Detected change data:
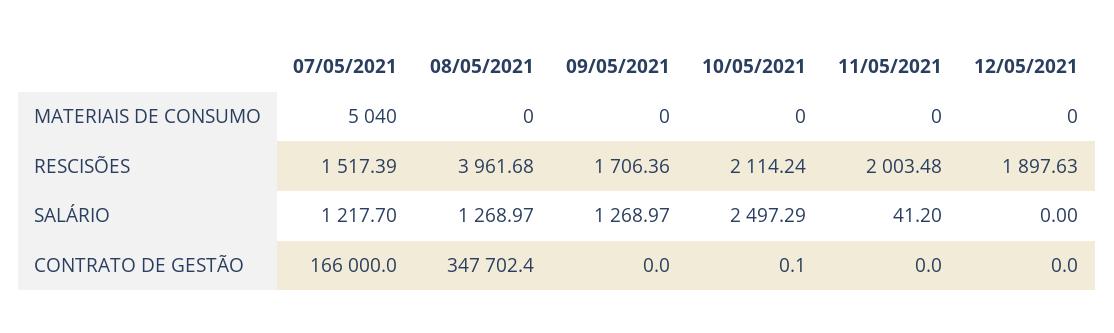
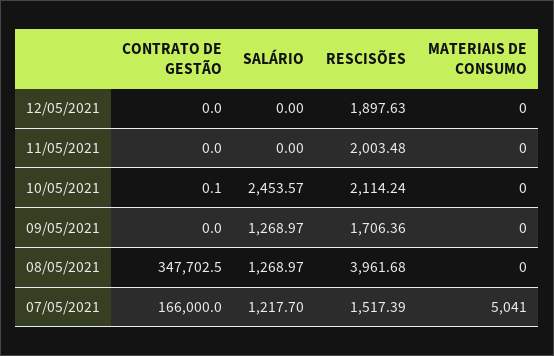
  {
    "07/05/2021": {
-     "MATERIAIS DE CONSUMO": 5040,
+     "MATERIAIS DE CONSUMO": 5041,
      "RESCISÕES": 1517.39,
      "SALÁRIO": 1217.7,
      "CONTRATO DE GESTÃO": 166000
    },
    "08/05/2021": {
      "MATERIAIS DE CONSUMO": 0,
      "RESCISÕES": 3961.68,
      "SALÁRIO": 1268.97,
-     "CONTRATO DE GESTÃO": 347702.4
+     "CONTRATO DE GESTÃO": 347702.5
    },
    "09/05/2021": {
      "MATERIAIS DE CONSUMO": 0,
      "RESCISÕES": 1706.36,
      "SALÁRIO": 1268.97,
      "CONTRATO DE GESTÃO": 0
    },
    "10/05/2021": {
      "MATERIAIS DE CONSUMO": 0,
      "RESCISÕES": 2114.24,
-     "SALÁRIO": 2497.29,
+     "SALÁRIO": 2453.57,
      "CONTRATO DE GESTÃO": 0.1
    },
    "11/05/2021": {
      "MATERIAIS DE CONSUMO": 0,
      "RESCISÕES": 2003.48,
-     "SALÁRIO": 41.2,
+     "SALÁRIO": 0,
      "CONTRATO DE GESTÃO": 0
    },
    "12/05/2021": {
      "MATERIAIS DE CONSUMO": 0,
      "RESCISÕES": 1897.63,
      "SALÁRIO": 0,
      "CONTRATO DE GESTÃO": 0
    }
  }

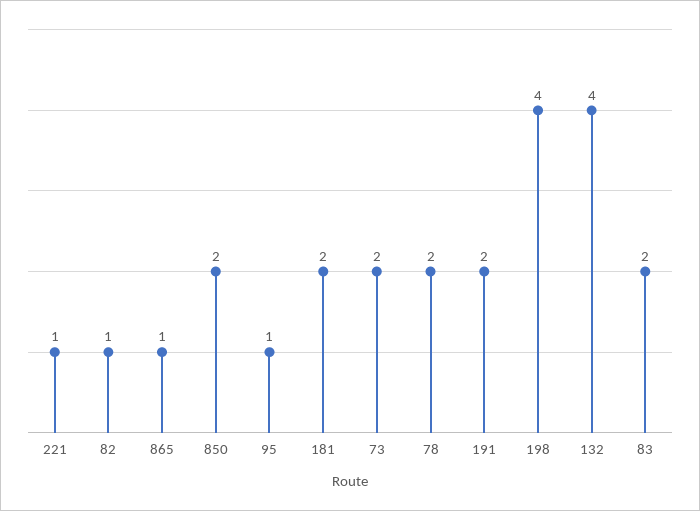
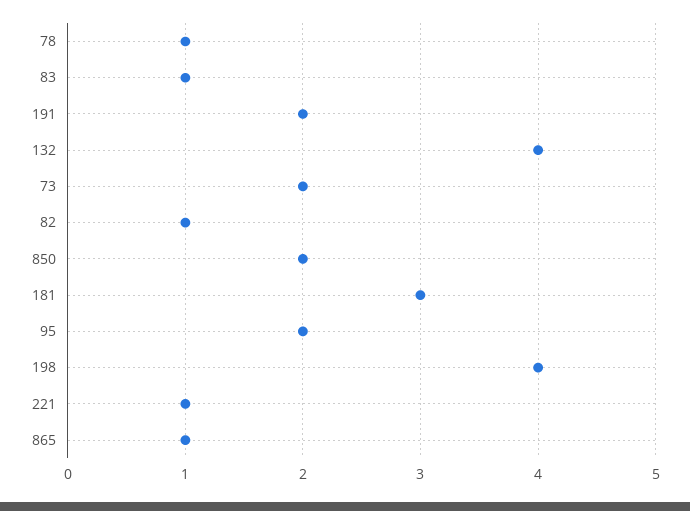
  {
    "221": 1,
    "82": 1,
    "865": 1,
    "850": 2,
-   "95": 1,
+   "95": 2,
-   "181": 2,
+   "181": 3,
    "73": 2,
-   "78": 2,
+   "78": 1,
    "191": 2,
    "198": 4,
    "132": 4,
-   "83": 2
+   "83": 1
  }

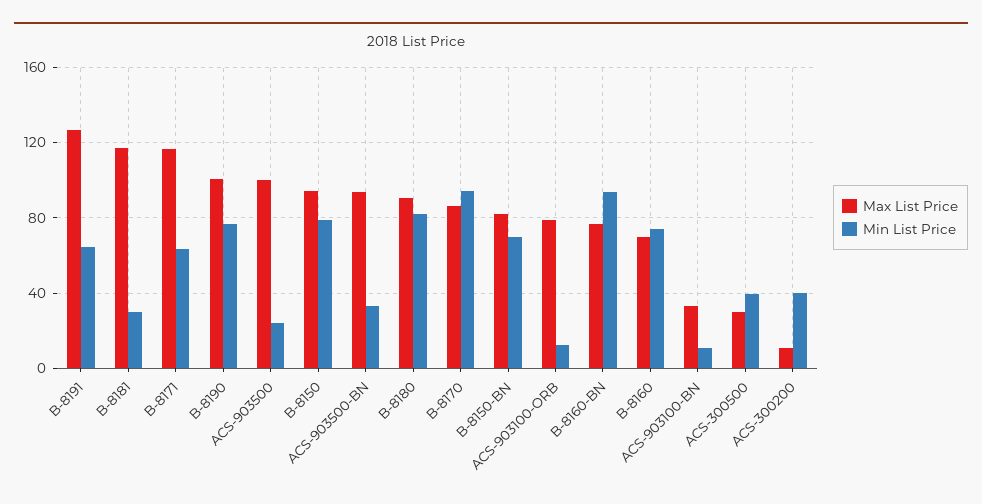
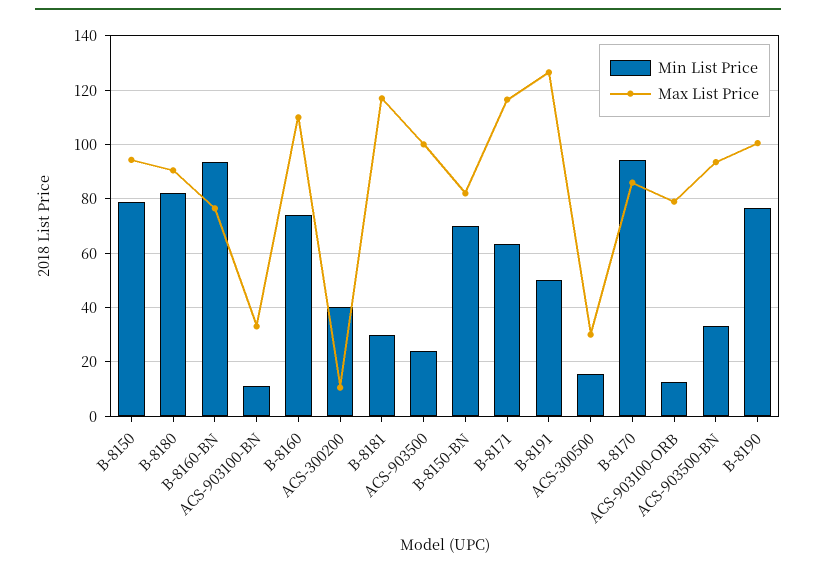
  {
    "Max List Price": {
      "B-8191": 127.5,
      "B-8181": 117.5,
      "B-8171": 117.5,
      "B-8190": 100,
      "ACS-903500": 100,
      "B-8150": 95,
      "ACS-903500-BN": 92.5,
      "B-8180": 90,
      "B-8170": 85,
      "B-8150-BN": 82.5,
      "ACS-903100-ORB": 80,
      "B-8160-BN": 77.5,
-     "B-8160": 70,
+     "B-8160": 110,
      "ACS-903100-BN": 32.5,
      "ACS-300500": 30,
      "ACS-300200": 10
    },
    "Min List Price": {
-     "B-8191": 65,
+     "B-8191": 50,
      "B-8181": 30,
      "B-8171": 62.5,
      "B-8190": 77.5,
      "ACS-903500": 25,
      "B-8150": 80,
      "ACS-903500-BN": 32.5,
      "B-8180": 82.5,
      "B-8170": 95,
      "B-8150-BN": 70,
      "ACS-903100-ORB": 12.5,
      "B-8160-BN": 92.5,
      "B-8160": 75,
      "ACS-903100-BN": 10,
-     "ACS-300500": 40,
+     "ACS-300500": 15,
      "ACS-300200": 40
    }
  }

- **WHAT TO WORK ON**
Write out the records above in full and exactly, with no pictures.

- **RESPONSE TO THIS EXERCISE**
  {
    "07/05/2021": {
-     "MATERIAIS DE CONSUMO": 5040,
+     "MATERIAIS DE CONSUMO": 5041,
      "RESCISÕES": 1517.39,
      "SALÁRIO": 1217.7,
      "CONTRATO DE GESTÃO": 166000
    },
    "08/05/2021": {
      "MATERIAIS DE CONSUMO": 0,
      "RESCISÕES": 3961.68,
      "SALÁRIO": 1268.97,
-     "CONTRATO DE GESTÃO": 347702.4
+     "CONTRATO DE GESTÃO": 347702.5
    },
    "09/05/2021": {
      "MATERIAIS DE CONSUMO": 0,
      "RESCISÕES": 1706.36,
      "SALÁRIO": 1268.97,
      "CONTRATO DE GESTÃO": 0
    },
    "10/05/2021": {
      "MATERIAIS DE CONSUMO": 0,
      "RESCISÕES": 2114.24,
-     "SALÁRIO": 2497.29,
+     "SALÁRIO": 2453.57,
      "CONTRATO DE GESTÃO": 0.1
    },
    "11/05/2021": {
      "MATERIAIS DE CONSUMO": 0,
      "RESCISÕES": 2003.48,
-     "SALÁRIO": 41.2,
+     "SALÁRIO": 0,
      "CONTRATO DE GESTÃO": 0
    },
    "12/05/2021": {
      "MATERIAIS DE CONSUMO": 0,
      "RESCISÕES": 1897.63,
      "SALÁRIO": 0,
      "CONTRATO DE GESTÃO": 0
    }
  }

  {
    "221": 1,
    "82": 1,
    "865": 1,
    "850": 2,
-   "95": 1,
+   "95": 2,
-   "181": 2,
+   "181": 3,
    "73": 2,
-   "78": 2,
+   "78": 1,
    "191": 2,
    "198": 4,
    "132": 4,
-   "83": 2
+   "83": 1
  }

  {
    "Max List Price": {
      "B-8191": 127.5,
      "B-8181": 117.5,
      "B-8171": 117.5,
      "B-8190": 100,
      "ACS-903500": 100,
      "B-8150": 95,
      "ACS-903500-BN": 92.5,
      "B-8180": 90,
      "B-8170": 85,
      "B-8150-BN": 82.5,
      "ACS-903100-ORB": 80,
      "B-8160-BN": 77.5,
-     "B-8160": 70,
+     "B-8160": 110,
      "ACS-903100-BN": 32.5,
      "ACS-300500": 30,
      "ACS-300200": 10
    },
    "Min List Price": {
-     "B-8191": 65,
+     "B-8191": 50,
      "B-8181": 30,
      "B-8171": 62.5,
      "B-8190": 77.5,
      "ACS-903500": 25,
      "B-8150": 80,
      "ACS-903500-BN": 32.5,
      "B-8180": 82.5,
      "B-8170": 95,
      "B-8150-BN": 70,
      "ACS-903100-ORB": 12.5,
      "B-8160-BN": 92.5,
      "B-8160": 75,
      "ACS-903100-BN": 10,
-     "ACS-300500": 40,
+     "ACS-300500": 15,
      "ACS-300200": 40
    }
  }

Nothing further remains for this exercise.